I happened to pick up Samuelson’s Foundations a couple of years ago in the Northwestern University Library.  We do not read it anymore and get our PhD training from Mas-Colell, Whinston and Green.  So, I’d never picked it up and I was shocked by how much of modern microeconomics was already in Foundations.  Everything from the revealed preference paradigm to consumer theory, producer theory etc etc….and he continued to make huge contributions throughout his life.

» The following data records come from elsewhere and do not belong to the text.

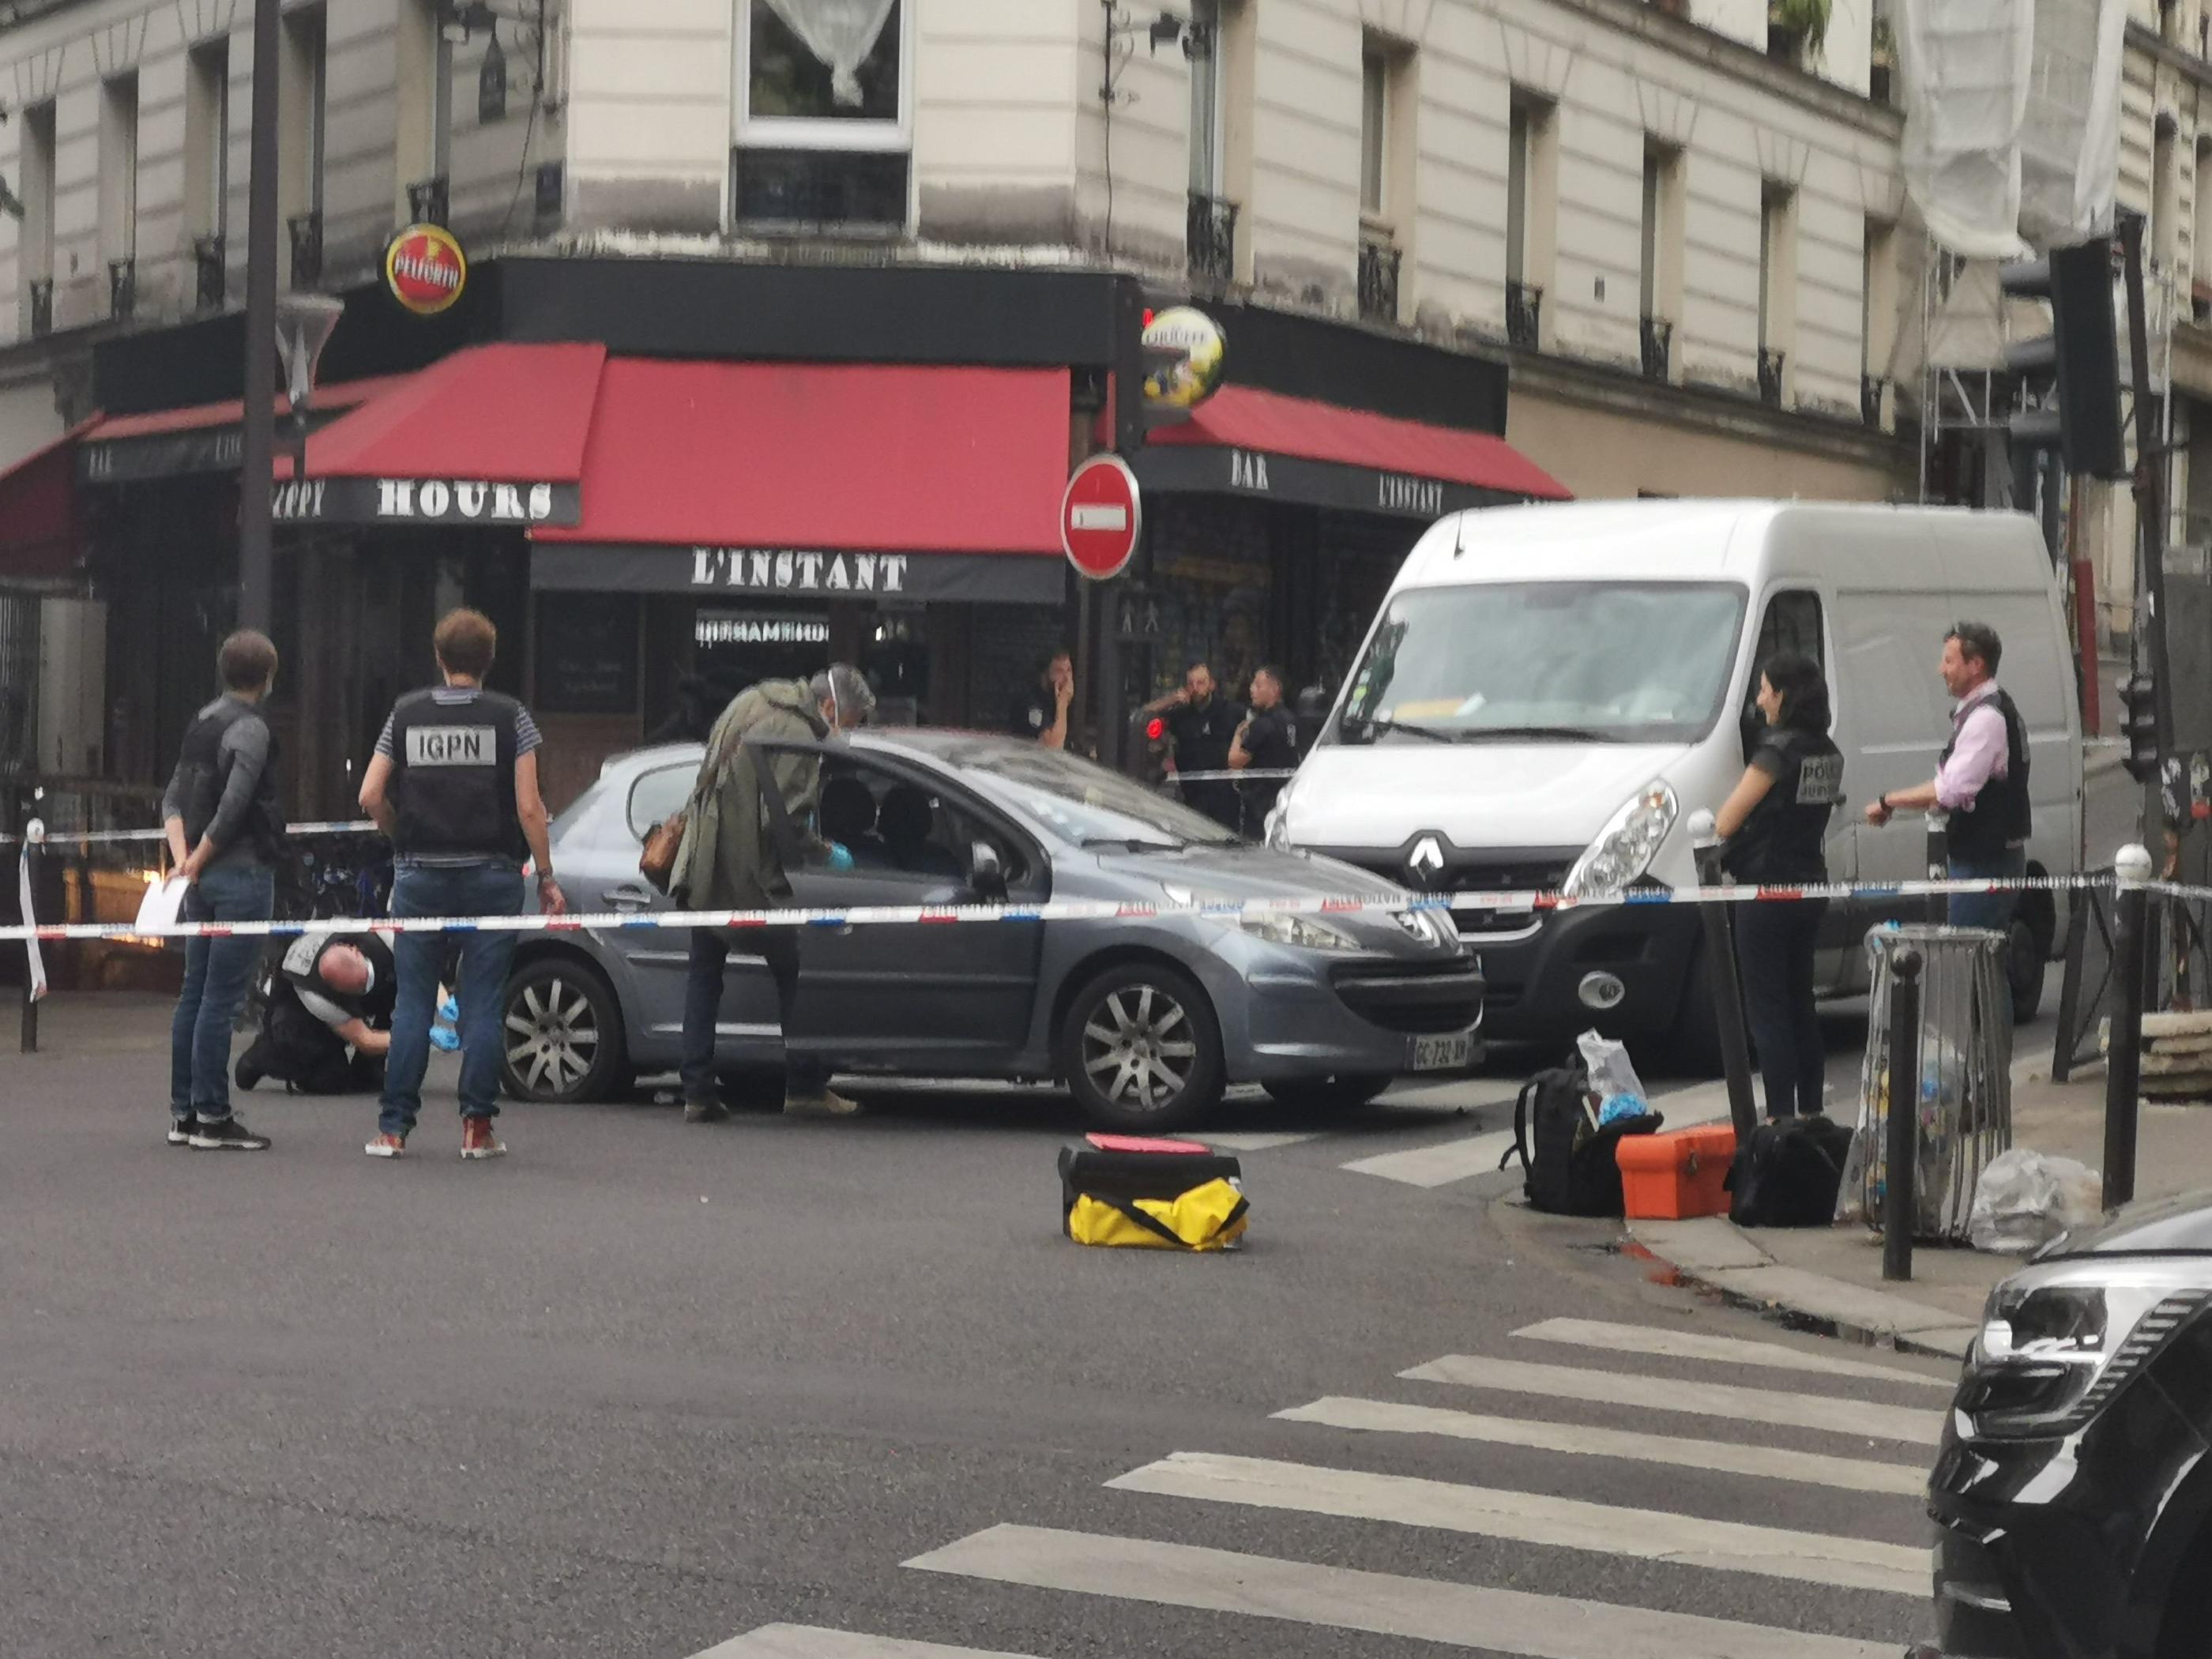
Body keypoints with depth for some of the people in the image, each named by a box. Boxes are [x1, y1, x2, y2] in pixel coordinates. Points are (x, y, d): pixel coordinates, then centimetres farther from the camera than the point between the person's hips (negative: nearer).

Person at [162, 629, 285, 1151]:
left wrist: (183, 858, 2)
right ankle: (211, 1117, -4)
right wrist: (198, 859, -8)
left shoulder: (202, 722, 13)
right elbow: (234, 805, -20)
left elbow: (173, 799, 12)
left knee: (195, 993, 11)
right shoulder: (250, 729, -12)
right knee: (220, 997, -6)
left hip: (204, 876, 8)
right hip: (243, 874, -8)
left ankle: (183, 1113, 16)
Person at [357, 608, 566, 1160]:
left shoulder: (405, 714, 5)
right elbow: (528, 806, -7)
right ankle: (477, 1126, 2)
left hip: (420, 873, 2)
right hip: (491, 875, -2)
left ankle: (394, 1126, 5)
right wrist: (546, 877, 0)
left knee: (412, 1001, 6)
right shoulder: (510, 717, -2)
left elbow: (371, 796, 1)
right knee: (483, 1002, 2)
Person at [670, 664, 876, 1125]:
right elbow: (783, 823, -22)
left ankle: (698, 1093, 12)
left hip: (704, 870, 8)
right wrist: (827, 852, -7)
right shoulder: (798, 737, -16)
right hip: (751, 879, -8)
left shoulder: (750, 702, 12)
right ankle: (804, 1086, 4)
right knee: (795, 975, 4)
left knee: (704, 979, 13)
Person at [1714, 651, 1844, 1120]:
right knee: (1799, 1002, 15)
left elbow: (1726, 821, -14)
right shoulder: (1829, 753, 8)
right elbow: (1805, 812, 9)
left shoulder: (1778, 751, -16)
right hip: (1811, 884, 8)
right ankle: (1810, 1111, 19)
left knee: (1767, 1006, -3)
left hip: (1768, 888, -8)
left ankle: (1781, 1115, -5)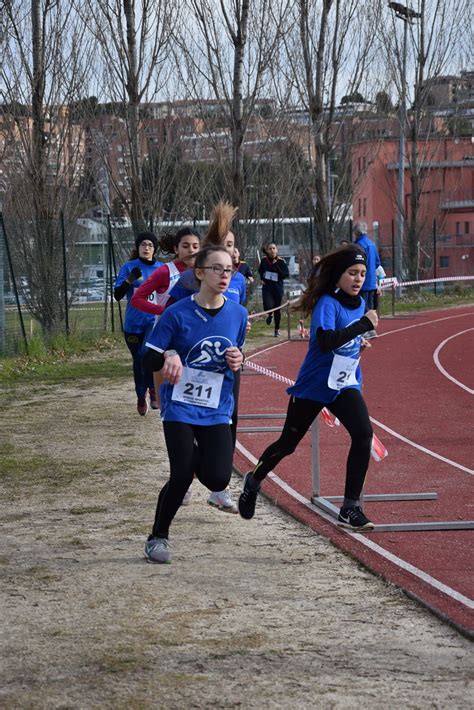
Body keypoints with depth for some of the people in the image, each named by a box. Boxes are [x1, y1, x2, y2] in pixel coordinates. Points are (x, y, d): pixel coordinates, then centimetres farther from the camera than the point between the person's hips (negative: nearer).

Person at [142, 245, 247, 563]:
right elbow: (149, 360, -8)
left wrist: (238, 360, -7)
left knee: (218, 479, -10)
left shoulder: (238, 314, 1)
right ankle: (158, 537, 13)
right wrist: (169, 355, -29)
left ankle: (196, 458, 28)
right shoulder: (178, 314, -11)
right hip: (180, 407, -3)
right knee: (182, 475, -11)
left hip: (217, 410, 3)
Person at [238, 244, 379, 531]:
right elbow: (325, 341, -37)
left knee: (364, 433, -19)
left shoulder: (359, 303, 4)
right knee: (288, 443, 11)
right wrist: (364, 324, -36)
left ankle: (351, 508, -12)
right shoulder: (327, 303, -20)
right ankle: (254, 482, 41)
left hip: (345, 385, 5)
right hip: (313, 386, -5)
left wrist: (359, 343, 3)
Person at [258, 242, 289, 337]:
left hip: (278, 288, -1)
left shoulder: (281, 262, -9)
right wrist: (262, 279, 3)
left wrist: (276, 266, -22)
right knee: (268, 307, -19)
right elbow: (260, 271, 19)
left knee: (277, 309, 8)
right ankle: (270, 315, 20)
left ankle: (277, 329, 27)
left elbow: (286, 274, -16)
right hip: (267, 287, 1)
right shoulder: (264, 260, -1)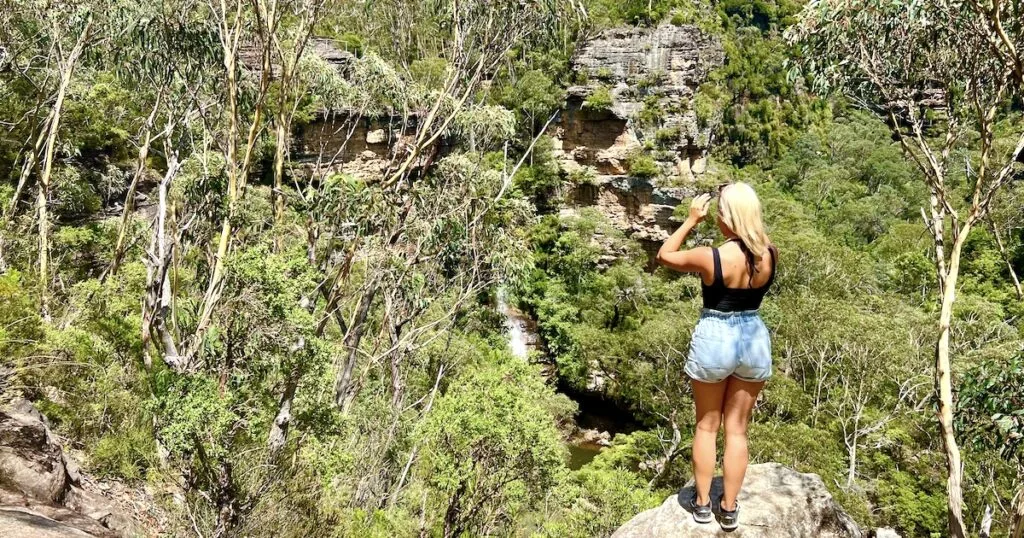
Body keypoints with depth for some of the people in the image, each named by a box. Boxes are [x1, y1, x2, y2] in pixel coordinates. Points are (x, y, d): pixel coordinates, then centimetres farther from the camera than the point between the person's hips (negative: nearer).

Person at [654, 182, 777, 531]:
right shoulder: (770, 254, -9)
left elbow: (665, 256, -3)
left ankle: (702, 503, 24)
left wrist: (691, 220, -1)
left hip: (714, 339, -3)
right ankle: (729, 509, 21)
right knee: (737, 429, 14)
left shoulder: (711, 257, -21)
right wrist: (746, 217, 8)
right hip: (755, 339, 3)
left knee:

On top of all that, I’m visiting MIT Economics this year.  Paul Samuelson built the department and its culture:

“Despite his celebrated accomplishments, Mr. Samuelson preached and practiced humility. The M.I.T. economics department became famous for collegiality, in no small part because no one else could play prima donna if Mr. Samuelson refused the role, and, of course, he did. Economists, he told his students, as Churchill said of political colleagues, “have much to be humble about.” “

It is all true.  Just looking around the lunchroom on Wednesdays you are awed by the company.  And then you are charmed by the friendliness and collegiality.  Also, there is a laser-like focus on training the next generation of great economists and this shared mission creates the atmosphere of collegiality.  Paul Samuelson studied the free-rider problem in public good production but he knew how to solve it.  His work will live not only in his papers but also in the institution that he built.